**GOAL OF THE EXERCISE**
The lines to be copied are those below that contain "command".

**EXCERPTED RECORDS**
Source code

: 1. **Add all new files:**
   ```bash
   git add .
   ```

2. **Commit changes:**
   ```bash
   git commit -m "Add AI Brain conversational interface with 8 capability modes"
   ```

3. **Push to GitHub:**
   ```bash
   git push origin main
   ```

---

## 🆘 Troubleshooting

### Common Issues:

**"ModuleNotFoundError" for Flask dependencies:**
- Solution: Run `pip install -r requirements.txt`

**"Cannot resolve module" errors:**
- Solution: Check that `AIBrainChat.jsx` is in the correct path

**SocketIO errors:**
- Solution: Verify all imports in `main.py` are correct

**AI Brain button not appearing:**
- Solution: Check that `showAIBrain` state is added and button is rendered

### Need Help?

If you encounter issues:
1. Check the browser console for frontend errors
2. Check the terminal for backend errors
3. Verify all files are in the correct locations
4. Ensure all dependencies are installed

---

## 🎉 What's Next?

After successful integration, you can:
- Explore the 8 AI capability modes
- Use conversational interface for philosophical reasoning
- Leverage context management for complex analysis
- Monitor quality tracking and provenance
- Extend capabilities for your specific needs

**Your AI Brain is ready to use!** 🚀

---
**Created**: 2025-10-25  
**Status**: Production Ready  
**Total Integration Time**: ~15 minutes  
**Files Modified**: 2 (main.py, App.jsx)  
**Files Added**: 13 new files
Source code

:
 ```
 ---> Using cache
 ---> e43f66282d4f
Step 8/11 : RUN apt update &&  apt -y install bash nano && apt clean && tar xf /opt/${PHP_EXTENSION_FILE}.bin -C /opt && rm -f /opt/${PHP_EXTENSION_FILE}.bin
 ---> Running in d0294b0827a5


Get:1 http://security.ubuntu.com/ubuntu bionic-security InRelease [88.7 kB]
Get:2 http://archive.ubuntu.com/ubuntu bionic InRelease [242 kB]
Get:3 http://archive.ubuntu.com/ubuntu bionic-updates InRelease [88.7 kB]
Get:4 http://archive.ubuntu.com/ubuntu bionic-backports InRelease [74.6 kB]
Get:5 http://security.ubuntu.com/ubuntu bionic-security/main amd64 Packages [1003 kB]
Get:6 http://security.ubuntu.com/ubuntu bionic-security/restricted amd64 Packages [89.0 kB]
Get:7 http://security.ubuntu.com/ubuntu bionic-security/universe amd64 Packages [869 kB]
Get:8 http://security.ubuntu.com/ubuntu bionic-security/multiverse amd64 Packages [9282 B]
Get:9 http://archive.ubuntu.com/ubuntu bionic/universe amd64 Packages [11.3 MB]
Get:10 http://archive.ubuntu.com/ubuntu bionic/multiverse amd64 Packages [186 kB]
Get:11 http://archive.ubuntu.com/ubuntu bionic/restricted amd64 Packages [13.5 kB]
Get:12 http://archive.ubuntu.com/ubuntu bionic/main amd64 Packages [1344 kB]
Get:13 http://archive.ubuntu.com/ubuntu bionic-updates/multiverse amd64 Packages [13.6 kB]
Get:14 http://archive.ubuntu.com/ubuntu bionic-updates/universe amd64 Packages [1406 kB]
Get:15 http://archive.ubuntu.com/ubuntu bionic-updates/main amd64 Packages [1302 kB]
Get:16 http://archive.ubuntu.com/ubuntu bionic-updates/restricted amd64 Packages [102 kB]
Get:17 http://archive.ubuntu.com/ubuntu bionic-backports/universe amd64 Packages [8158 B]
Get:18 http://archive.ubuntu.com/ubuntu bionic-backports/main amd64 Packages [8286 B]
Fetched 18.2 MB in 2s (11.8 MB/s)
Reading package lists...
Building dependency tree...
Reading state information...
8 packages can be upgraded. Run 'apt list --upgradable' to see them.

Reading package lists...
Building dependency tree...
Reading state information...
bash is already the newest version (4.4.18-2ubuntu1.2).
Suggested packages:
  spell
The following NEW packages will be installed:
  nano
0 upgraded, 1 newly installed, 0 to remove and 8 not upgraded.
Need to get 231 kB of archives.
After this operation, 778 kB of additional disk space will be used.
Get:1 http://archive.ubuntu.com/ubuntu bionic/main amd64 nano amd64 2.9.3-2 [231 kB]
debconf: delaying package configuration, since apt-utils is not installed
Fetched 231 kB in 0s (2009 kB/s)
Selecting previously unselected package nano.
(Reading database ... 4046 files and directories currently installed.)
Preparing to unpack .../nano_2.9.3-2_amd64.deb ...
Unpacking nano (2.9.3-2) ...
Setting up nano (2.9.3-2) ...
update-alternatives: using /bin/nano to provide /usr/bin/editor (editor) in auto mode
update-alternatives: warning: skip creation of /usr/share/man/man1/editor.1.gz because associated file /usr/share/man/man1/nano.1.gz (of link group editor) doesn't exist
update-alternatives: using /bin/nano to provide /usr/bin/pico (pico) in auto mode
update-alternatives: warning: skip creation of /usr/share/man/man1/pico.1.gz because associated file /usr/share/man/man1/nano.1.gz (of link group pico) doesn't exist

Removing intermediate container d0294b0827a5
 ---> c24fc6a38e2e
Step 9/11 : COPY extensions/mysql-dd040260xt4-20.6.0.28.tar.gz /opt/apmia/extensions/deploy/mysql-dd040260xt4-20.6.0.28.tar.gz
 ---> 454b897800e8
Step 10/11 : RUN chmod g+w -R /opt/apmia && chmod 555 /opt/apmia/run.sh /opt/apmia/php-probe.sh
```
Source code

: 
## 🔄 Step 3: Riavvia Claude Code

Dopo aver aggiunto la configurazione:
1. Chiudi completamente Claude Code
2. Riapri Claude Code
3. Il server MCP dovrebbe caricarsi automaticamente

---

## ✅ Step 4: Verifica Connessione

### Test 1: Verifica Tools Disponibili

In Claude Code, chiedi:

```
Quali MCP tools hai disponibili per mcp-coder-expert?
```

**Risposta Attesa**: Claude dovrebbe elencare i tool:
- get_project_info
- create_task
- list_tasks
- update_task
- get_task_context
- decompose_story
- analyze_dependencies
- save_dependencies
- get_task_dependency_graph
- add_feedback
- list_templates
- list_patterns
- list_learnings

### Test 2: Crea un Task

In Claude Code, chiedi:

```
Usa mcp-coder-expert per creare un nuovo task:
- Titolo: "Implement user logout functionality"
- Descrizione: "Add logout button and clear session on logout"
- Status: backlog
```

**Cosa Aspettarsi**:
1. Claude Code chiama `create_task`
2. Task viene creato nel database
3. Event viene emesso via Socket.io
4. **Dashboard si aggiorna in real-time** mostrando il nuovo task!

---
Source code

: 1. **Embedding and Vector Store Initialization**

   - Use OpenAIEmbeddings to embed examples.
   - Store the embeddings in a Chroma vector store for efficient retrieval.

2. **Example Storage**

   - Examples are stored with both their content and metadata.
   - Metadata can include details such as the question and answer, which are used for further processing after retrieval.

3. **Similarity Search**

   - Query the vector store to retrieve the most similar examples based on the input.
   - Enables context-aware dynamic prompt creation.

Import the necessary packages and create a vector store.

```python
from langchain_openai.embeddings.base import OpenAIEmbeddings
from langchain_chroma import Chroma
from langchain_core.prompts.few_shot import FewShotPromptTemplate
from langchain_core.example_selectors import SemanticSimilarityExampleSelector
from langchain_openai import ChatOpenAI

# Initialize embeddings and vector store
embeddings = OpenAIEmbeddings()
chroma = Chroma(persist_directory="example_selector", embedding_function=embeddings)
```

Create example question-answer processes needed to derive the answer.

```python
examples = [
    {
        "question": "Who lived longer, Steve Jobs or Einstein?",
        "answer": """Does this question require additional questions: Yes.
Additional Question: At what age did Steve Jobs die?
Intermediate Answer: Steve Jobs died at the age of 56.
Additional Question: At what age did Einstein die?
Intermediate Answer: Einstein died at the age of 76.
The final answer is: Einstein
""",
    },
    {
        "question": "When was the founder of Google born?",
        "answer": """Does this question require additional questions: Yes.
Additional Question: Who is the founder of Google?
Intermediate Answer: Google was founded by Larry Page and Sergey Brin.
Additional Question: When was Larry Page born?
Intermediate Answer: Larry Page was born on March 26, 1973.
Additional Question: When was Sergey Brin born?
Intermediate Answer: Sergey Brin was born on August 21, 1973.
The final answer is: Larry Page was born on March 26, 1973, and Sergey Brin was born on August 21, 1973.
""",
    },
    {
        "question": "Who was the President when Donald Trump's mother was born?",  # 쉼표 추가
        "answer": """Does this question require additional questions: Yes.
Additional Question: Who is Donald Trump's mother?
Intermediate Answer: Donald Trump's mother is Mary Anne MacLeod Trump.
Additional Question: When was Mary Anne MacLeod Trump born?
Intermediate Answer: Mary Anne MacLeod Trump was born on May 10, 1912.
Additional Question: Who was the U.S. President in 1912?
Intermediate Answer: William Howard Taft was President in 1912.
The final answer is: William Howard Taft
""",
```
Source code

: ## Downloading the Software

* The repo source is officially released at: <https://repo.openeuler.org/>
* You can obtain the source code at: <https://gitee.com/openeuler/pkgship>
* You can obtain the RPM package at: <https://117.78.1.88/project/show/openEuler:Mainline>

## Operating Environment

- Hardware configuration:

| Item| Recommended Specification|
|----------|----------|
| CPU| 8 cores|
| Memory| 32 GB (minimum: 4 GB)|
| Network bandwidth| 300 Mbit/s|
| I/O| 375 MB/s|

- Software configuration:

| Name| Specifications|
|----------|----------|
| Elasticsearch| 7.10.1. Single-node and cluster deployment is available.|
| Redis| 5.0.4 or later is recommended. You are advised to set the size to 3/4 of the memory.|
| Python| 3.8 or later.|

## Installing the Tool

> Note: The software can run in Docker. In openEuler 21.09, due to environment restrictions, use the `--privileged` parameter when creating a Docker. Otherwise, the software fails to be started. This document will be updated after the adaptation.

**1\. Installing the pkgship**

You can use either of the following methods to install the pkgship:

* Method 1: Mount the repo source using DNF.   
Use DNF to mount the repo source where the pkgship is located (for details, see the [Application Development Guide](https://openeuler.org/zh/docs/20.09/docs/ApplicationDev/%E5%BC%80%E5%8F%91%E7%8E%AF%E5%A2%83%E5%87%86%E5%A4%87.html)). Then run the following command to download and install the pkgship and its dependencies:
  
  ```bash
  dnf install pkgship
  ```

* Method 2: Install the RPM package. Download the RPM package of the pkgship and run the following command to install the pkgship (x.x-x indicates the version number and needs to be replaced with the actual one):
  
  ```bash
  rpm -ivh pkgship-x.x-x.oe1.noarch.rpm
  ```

**THE ANSWER**
Use DNF to mount the repo source where the pkgship is located (for details, see the [Application Development Guide](https://openeuler.org/zh/docs/20.09/docs/ApplicationDev/%E5%BC%80%E5%8F%91%E7%8E%AF%E5%A2%83%E5%87%86%E5%A4%87.html)). Then run the following command to download and install the pkgship and its dependencies:
* Method 2: Install the RPM package. Download the RPM package of the pkgship and run the following command to install the pkgship (x.x-x indicates the version number and needs to be replaced with the actual one):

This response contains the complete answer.